Start of Exercise data
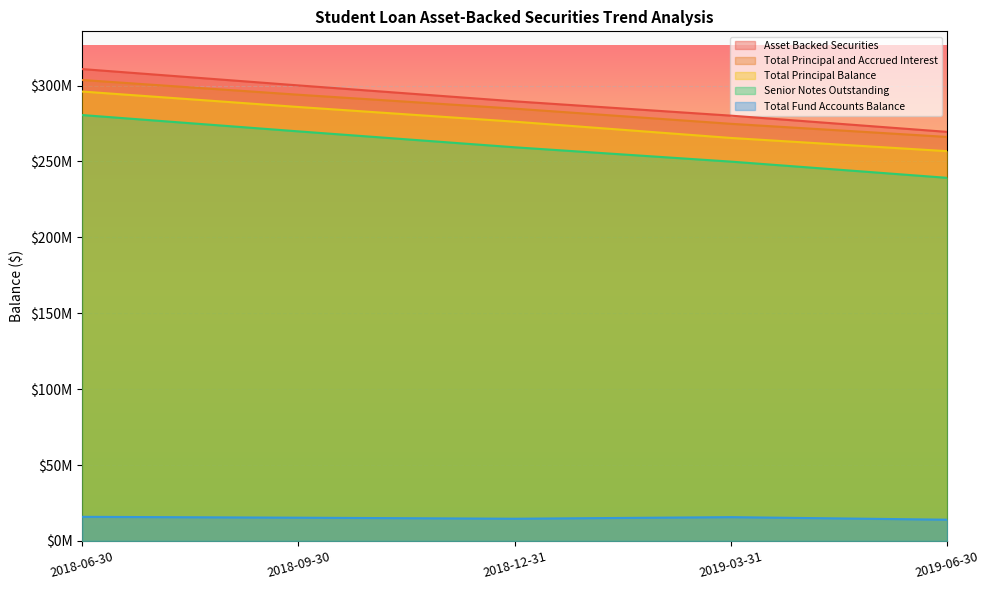

True or false: Total Principal Balance has a value of 68956592.1 at 2018-09-30.

False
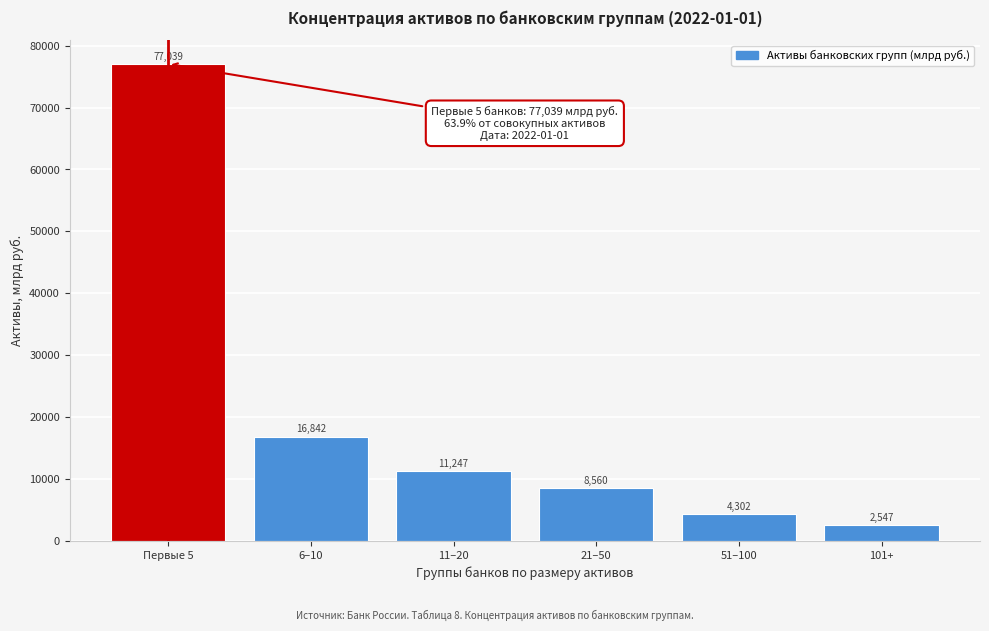

Which category has the lowest value across all series?

101+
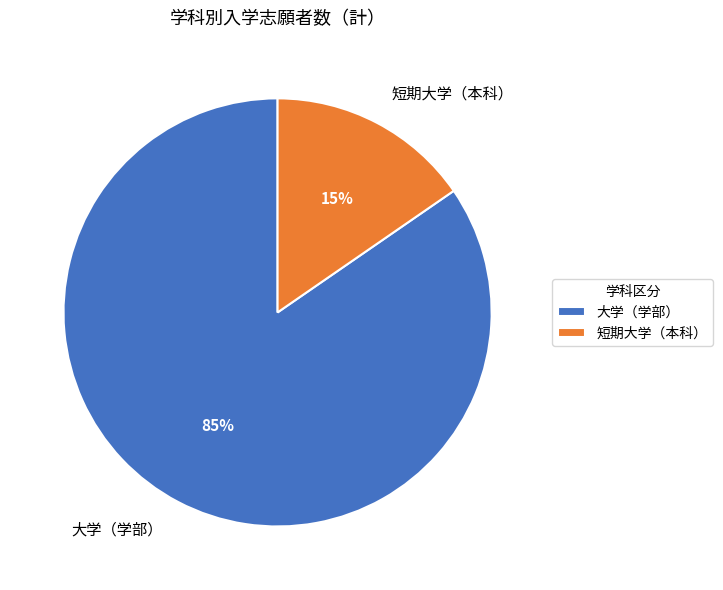

Combined, do 大学（学部） and 短期大学（本科） account for over 50%?

Yes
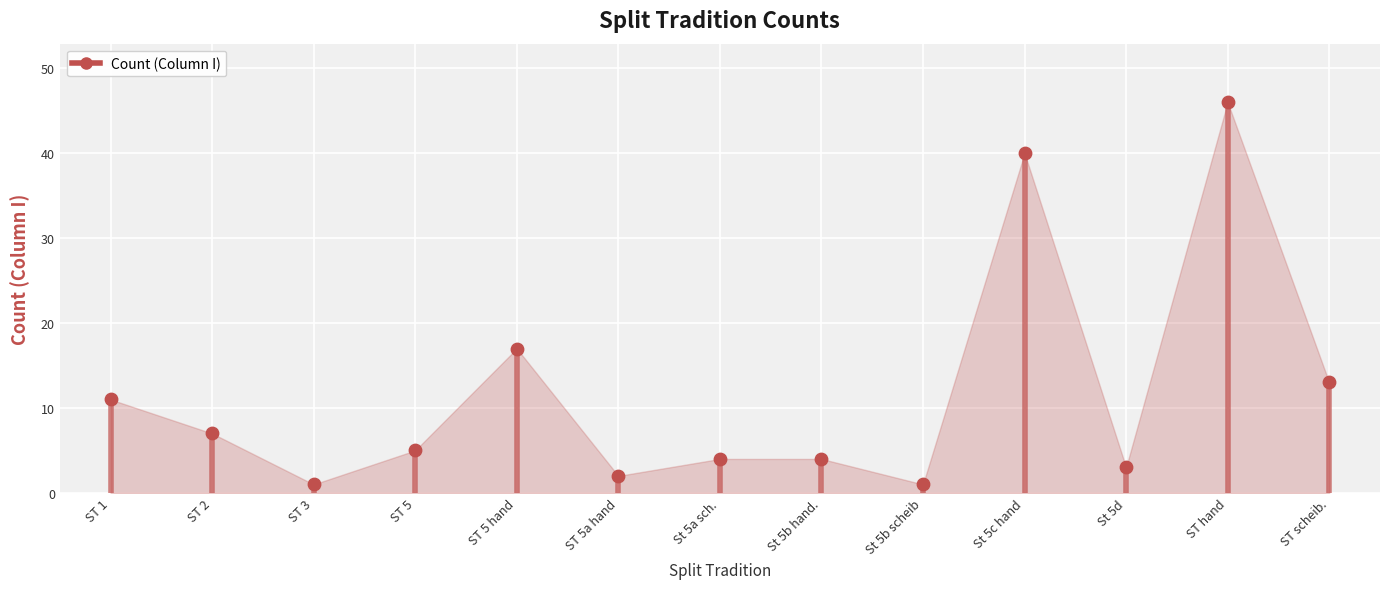

What is the change in value from St 5b hand. to St 5d?

-1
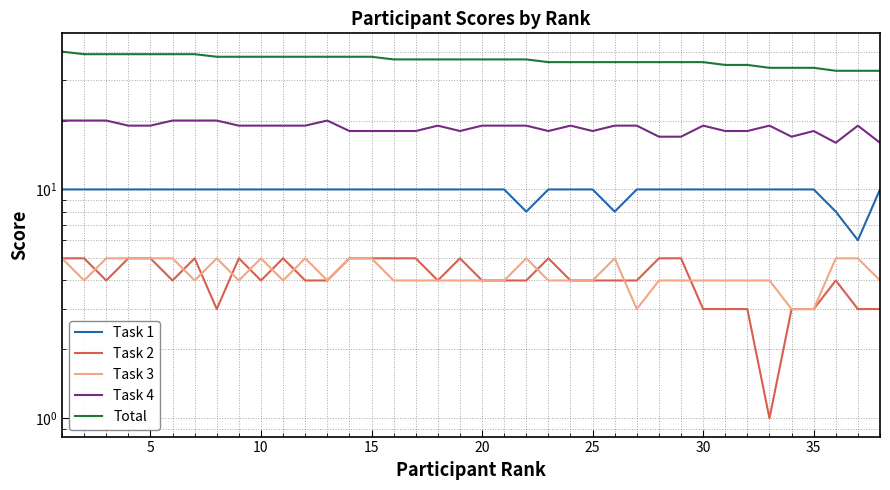

True or false: Total and Task 1 cross at least once.

False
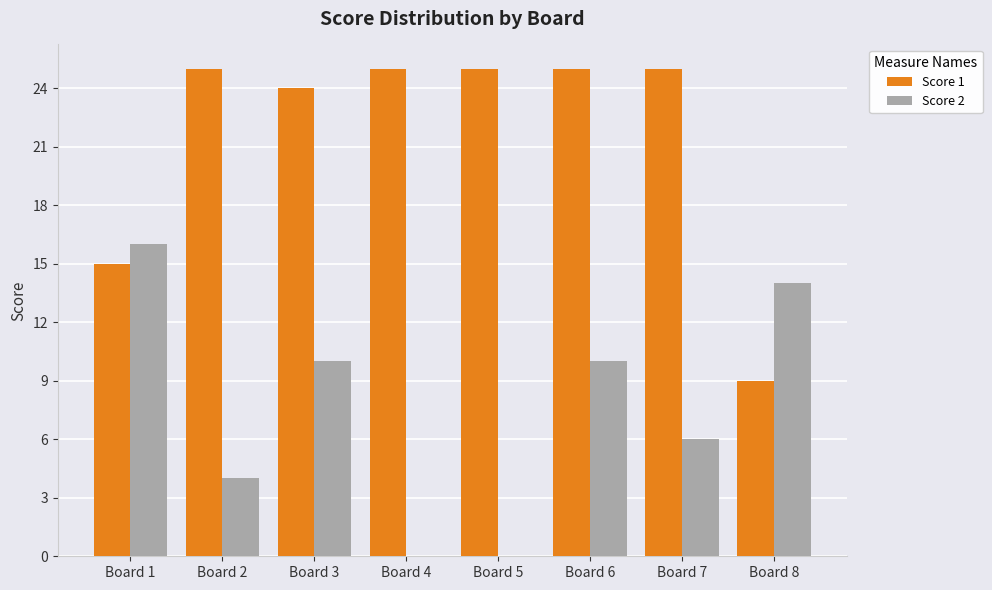

What is the sum of all Score 2 values?

60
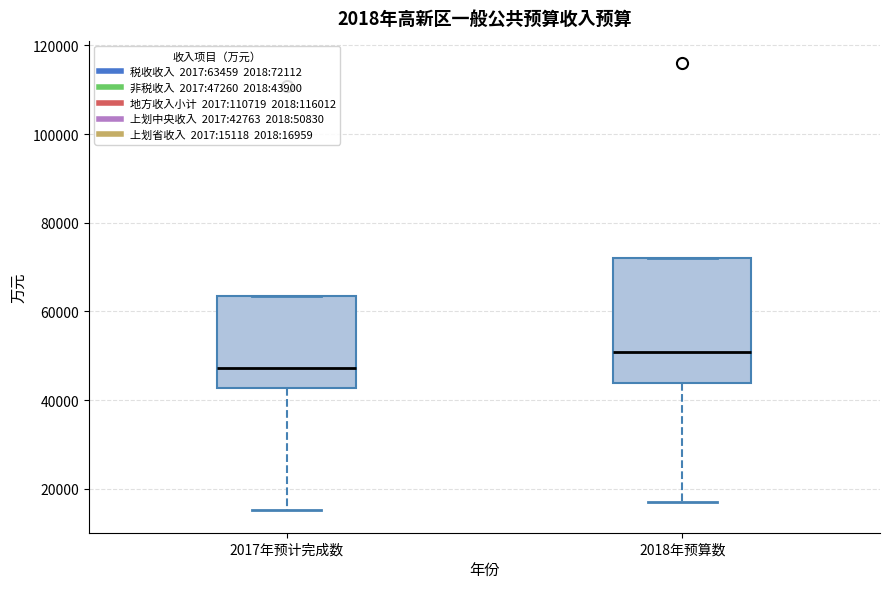

Which box has the lowest median line?

2017年预计完成数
End of Exercise data
Can you reproduce all of the items above word for word, omitting the pictures?

Answer section:
True or false: Total Principal Balance has a value of 68956592.1 at 2018-09-30.

False

Which category has the lowest value across all series?

101+

Combined, do 大学（学部） and 短期大学（本科） account for over 50%?

Yes

What is the change in value from St 5b hand. to St 5d?

-1

True or false: Total and Task 1 cross at least once.

False

What is the sum of all Score 2 values?

60

Which box has the lowest median line?

2017年预计完成数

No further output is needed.